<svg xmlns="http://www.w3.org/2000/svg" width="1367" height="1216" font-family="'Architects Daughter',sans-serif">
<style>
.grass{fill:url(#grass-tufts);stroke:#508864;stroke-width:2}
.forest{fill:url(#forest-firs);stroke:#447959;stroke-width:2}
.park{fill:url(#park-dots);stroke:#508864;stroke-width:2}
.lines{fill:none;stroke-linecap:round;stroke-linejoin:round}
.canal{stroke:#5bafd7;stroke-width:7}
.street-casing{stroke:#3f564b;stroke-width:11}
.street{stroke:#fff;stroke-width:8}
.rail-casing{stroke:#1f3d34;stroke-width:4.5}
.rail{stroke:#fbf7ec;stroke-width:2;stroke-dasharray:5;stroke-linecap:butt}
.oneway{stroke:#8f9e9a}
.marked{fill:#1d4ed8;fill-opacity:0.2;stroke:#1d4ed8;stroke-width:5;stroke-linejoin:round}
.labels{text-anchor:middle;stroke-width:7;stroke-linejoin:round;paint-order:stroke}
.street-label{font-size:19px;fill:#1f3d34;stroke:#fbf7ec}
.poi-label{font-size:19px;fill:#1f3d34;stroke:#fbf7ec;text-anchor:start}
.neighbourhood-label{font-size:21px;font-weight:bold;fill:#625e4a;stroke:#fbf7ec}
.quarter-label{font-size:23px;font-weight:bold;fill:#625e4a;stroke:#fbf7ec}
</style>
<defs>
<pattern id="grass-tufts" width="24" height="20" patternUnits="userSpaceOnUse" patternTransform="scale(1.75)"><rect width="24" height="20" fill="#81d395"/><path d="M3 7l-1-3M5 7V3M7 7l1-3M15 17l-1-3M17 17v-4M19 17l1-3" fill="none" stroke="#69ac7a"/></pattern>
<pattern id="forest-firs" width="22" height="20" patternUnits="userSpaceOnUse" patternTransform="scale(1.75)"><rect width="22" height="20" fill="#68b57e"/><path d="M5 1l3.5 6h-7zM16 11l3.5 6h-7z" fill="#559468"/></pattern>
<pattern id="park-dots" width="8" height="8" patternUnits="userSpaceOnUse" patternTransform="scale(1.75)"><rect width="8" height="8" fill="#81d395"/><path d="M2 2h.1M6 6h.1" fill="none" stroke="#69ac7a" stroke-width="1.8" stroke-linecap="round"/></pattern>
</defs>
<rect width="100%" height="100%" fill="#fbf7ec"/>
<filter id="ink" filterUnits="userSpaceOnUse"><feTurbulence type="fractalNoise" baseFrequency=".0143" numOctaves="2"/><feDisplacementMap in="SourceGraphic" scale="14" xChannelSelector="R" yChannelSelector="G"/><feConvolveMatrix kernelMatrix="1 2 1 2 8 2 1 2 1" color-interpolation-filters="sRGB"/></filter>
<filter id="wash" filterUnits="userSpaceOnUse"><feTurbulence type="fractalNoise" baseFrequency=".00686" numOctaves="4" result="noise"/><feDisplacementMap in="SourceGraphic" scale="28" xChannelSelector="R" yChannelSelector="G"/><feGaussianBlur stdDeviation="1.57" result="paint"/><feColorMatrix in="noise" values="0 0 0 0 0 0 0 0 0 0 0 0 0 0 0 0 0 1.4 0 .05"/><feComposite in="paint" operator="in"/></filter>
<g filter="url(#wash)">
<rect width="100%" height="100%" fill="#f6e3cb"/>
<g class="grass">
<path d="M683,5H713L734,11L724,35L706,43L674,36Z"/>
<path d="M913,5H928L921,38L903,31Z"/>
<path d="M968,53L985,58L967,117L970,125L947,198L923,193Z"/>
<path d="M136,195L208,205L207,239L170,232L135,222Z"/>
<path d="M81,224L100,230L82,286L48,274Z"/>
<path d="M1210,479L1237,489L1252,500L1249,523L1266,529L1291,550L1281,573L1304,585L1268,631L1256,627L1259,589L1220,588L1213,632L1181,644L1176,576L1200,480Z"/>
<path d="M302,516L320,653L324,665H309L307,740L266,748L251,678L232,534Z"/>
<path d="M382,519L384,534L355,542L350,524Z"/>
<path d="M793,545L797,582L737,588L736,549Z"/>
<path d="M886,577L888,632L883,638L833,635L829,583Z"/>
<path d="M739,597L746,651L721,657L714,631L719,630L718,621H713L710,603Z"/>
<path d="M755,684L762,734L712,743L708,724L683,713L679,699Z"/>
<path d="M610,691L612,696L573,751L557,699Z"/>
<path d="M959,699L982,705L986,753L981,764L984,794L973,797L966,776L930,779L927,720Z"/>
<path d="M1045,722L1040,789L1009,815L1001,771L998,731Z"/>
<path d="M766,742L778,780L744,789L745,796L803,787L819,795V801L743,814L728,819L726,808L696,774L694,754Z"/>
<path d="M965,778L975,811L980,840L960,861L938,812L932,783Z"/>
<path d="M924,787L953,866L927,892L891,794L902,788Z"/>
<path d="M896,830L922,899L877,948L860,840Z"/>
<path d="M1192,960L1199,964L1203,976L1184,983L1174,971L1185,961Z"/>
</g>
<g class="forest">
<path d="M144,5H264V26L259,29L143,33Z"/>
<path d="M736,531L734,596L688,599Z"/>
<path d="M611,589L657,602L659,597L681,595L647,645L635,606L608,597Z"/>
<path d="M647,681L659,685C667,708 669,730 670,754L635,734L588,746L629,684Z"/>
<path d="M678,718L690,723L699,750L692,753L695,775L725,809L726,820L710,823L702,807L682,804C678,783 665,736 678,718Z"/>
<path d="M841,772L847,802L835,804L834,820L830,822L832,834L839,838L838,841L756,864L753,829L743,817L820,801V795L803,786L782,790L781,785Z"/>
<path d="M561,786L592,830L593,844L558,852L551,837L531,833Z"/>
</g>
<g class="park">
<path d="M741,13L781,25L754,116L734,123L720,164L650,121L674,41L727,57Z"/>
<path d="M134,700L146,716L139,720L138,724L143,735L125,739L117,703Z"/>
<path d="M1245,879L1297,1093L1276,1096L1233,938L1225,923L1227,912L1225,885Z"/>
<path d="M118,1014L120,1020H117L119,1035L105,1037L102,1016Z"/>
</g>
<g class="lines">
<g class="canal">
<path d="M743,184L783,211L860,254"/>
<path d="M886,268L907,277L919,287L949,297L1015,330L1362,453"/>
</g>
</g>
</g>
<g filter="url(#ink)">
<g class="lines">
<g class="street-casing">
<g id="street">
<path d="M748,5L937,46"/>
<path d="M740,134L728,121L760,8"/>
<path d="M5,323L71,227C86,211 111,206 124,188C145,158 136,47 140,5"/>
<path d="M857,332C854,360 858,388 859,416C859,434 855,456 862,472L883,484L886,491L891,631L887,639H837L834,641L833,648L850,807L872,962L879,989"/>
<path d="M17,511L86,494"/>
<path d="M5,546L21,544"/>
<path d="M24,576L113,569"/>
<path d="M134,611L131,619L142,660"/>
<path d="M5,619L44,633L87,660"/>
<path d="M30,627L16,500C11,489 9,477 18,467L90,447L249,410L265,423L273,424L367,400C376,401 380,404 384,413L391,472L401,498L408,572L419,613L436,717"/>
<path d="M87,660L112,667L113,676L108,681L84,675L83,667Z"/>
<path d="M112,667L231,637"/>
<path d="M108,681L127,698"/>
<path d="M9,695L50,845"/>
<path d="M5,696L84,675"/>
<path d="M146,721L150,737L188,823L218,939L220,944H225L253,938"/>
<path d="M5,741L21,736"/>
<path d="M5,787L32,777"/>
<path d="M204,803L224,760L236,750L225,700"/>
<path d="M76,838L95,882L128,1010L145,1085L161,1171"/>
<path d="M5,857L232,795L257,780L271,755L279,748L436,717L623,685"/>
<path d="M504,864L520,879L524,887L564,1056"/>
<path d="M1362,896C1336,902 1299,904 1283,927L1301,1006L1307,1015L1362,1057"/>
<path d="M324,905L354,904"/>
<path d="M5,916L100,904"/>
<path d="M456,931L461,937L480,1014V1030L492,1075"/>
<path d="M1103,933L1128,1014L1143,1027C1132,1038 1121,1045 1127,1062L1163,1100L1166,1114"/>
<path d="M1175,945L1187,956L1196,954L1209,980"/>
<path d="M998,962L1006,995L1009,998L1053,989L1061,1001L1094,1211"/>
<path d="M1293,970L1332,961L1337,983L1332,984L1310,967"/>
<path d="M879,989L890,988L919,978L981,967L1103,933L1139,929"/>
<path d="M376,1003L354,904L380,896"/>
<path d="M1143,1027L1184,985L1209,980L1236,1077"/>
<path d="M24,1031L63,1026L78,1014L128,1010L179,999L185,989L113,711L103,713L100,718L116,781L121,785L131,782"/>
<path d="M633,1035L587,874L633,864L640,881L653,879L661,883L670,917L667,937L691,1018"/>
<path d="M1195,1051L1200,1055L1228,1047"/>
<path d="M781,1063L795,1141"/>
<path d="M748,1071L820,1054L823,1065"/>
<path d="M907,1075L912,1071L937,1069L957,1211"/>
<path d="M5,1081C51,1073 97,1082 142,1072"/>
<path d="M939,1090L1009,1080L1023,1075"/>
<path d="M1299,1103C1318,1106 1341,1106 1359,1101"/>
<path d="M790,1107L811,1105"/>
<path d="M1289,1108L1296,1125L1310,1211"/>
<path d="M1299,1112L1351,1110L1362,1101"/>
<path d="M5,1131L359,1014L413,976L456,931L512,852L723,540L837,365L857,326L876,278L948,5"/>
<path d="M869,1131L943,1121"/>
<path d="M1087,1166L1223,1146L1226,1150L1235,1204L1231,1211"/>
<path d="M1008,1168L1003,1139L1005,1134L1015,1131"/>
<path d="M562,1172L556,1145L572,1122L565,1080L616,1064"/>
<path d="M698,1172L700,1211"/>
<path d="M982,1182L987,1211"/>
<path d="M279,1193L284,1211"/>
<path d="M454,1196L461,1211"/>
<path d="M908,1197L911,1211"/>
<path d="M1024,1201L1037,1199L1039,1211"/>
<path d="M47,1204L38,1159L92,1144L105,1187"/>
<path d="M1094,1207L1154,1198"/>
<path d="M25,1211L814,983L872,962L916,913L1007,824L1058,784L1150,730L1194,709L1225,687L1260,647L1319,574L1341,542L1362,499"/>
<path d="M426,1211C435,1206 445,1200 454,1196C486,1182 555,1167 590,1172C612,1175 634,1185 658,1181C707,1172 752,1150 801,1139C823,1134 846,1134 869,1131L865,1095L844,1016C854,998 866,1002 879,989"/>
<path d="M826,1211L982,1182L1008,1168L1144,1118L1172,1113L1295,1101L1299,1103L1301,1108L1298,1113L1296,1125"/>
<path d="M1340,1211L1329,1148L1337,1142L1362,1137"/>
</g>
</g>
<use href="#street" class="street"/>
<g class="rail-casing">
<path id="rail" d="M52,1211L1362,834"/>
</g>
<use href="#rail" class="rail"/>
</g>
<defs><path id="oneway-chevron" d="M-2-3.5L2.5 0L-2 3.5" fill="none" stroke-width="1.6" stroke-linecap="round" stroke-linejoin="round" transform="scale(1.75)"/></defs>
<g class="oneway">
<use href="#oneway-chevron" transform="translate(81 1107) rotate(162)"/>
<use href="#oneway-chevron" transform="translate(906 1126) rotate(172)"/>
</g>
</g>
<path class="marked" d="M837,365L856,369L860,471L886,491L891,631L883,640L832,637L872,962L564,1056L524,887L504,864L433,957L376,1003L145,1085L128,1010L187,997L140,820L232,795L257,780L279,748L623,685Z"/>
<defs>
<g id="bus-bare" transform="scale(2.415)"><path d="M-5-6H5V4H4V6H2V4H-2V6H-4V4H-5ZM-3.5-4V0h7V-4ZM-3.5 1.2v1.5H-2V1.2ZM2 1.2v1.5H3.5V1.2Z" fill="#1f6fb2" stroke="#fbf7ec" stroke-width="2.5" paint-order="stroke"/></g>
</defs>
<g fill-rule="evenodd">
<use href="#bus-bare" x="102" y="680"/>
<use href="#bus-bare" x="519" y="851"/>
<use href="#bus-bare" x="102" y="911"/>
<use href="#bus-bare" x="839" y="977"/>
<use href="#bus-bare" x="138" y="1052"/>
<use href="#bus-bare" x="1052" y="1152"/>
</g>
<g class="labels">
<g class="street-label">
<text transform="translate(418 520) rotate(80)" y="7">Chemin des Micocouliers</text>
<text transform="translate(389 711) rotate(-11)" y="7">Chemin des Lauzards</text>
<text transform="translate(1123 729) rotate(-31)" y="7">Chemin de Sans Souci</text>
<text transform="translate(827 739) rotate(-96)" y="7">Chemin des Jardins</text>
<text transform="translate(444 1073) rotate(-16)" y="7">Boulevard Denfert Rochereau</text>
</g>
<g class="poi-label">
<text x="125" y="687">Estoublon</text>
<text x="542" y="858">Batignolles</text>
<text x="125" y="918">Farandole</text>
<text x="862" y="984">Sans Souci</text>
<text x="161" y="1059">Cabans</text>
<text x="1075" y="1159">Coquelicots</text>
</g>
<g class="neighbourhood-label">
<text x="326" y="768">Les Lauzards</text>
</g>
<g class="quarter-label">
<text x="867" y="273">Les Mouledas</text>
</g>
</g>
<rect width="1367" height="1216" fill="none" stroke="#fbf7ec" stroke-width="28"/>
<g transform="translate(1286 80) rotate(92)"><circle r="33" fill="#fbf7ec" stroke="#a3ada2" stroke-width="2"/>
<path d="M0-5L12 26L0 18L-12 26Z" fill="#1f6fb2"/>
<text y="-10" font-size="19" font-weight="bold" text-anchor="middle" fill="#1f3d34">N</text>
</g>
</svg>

□ □ □ □ □

**What to produce**
For each line of the listing that holds the word "yChannelSelector", show that line.

**Result for this exercise**
<filter id="ink" filterUnits="userSpaceOnUse"><feTurbulence type="fractalNoise" baseFrequency=".0143" numOctaves="2"/><feDisplacementMap in="SourceGraphic" scale="14" xChannelSelector="R" yChannelSelector="G"/><feConvolveMatrix kernelMatrix="1 2 1 2 8 2 1 2 1" color-interpolation-filters="sRGB"/></filter>
<filter id="wash" filterUnits="userSpaceOnUse"><feTurbulence type="fractalNoise" baseFrequency=".00686" numOctaves="4" result="noise"/><feDisplacementMap in="SourceGraphic" scale="28" xChannelSelector="R" yChannelSelector="G"/><feGaussianBlur stdDeviation="1.57" result="paint"/><feColorMatrix in="noise" values="0 0 0 0 0 0 0 0 0 0 0 0 0 0 0 0 0 1.4 0 .05"/><feComposite in="paint" operator="in"/></filter>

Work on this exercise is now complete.